It took me years to understand the concept, and even longer to build it into my …presentation. Truth is truth, right?
Sometimes, practicing the diplomatic delivery of truth ends with a very bloody tongue. I had thought my tongue would heal from Monday’s practice session, but it ended with yet another round today:
“I am well educated and worked at the corporate level. I demand what I have coming to me.”
Oh, bite my tongue, and bite it hard. What I wanted to say in reply was “So, you’re better than everyone else?”
What I did say was, “This is based on law. The applicable laws were stated in your determination. The law is the law. Where there is any room for interpretation to apply those laws to your situation is outlined in the Reasoning and Conclusion section.”
Oh, my sore tongue. She insisted on being bumped up on the docket. She knows the governor, she had dinner with him before. She can call him and voice the injustices she is suffering.
“Good,” I said. “Go ahead and call the governor and state the laws you are wishing to address and see what he says. I suggest you frame your argument based on those laws. He is a lawyer, you know.”

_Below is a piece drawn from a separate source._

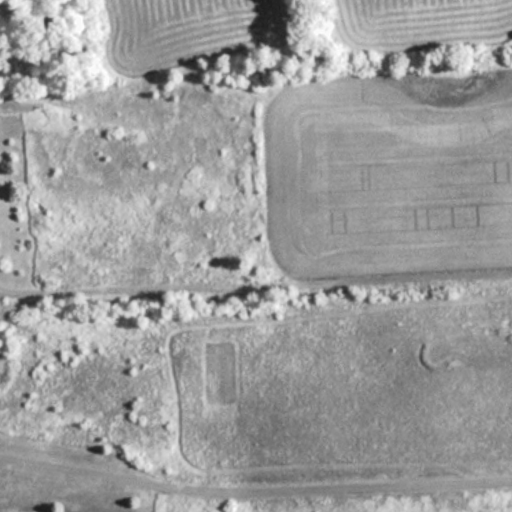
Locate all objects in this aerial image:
road: (255, 270)
road: (254, 476)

“You are responsible,” she retorts back. “You see these wrongs and it is your responsibility to do something about it. But, all you workers are worried about is keeping your jobs instead of doing what’s right. You should forget about keeping your jobs and do whatever it takes to right the injustices.”
Well, yeah, and I plan to keep my job. Have you noticed the high rate of unemployment out there, you educated brat, and have you noticed the lack of jobs? No? Oh, the end of my tongue was almost bit through at this point.
“Since you are educated, you know what it takes to change a law, and that through legislation. My responsibility is to advise you of your rights and responsibilities based on the applicable law. In that way, I am able to help many people, some of which are in the same position you are,” I bantered back. I was happy she was on the phone and not watching my face contort in the extreme amount of effort it took to continue my part of the conversation in a diplomatic way. Only those that know me know that cold, steely, big words come out of my mouth only when I am pissed.
It must have been the week for me to get in some serious practice in diplomacy. Oh, my tongue was almost healed from this first incident:
Yep. On Monday, my cell phone rang and rang. Text messages kept flying in one after the other, all saying the same thing: “Call or come in.” I shot back a hurried email once that said, “I can’t take a breath, let alone a break.” When I was in the ladies room sitting on the porcelain throne, I hammered out a few text messages saying “I know you’re angry with me, but I am super busy at work right now.”
Despite my efforts to communicate my unavailability, the phone calls continued. The grand total for the day was well over 30. Sorry folks, but that was way past the point of acceptability. That is not persistence. That is not assertiveness. No. It was blatant, indignant disregard. Being in diplomatic mode, my email the next day said, “Since this is the job that pays the bills, it takes priority.” Sorry, Charlie. That’s the way it is. Deal with it.
Diplomacy is an art. Practicing diplomacy means a sore and bloody tongue. Practicing diplomacy in the face of indignant disregard? Well, I either have to practice more and hope I have a tongue left, or throw it out the window and blast away.
Yeah, I’ll keep practicing. Can you put a band-aid on a tongue?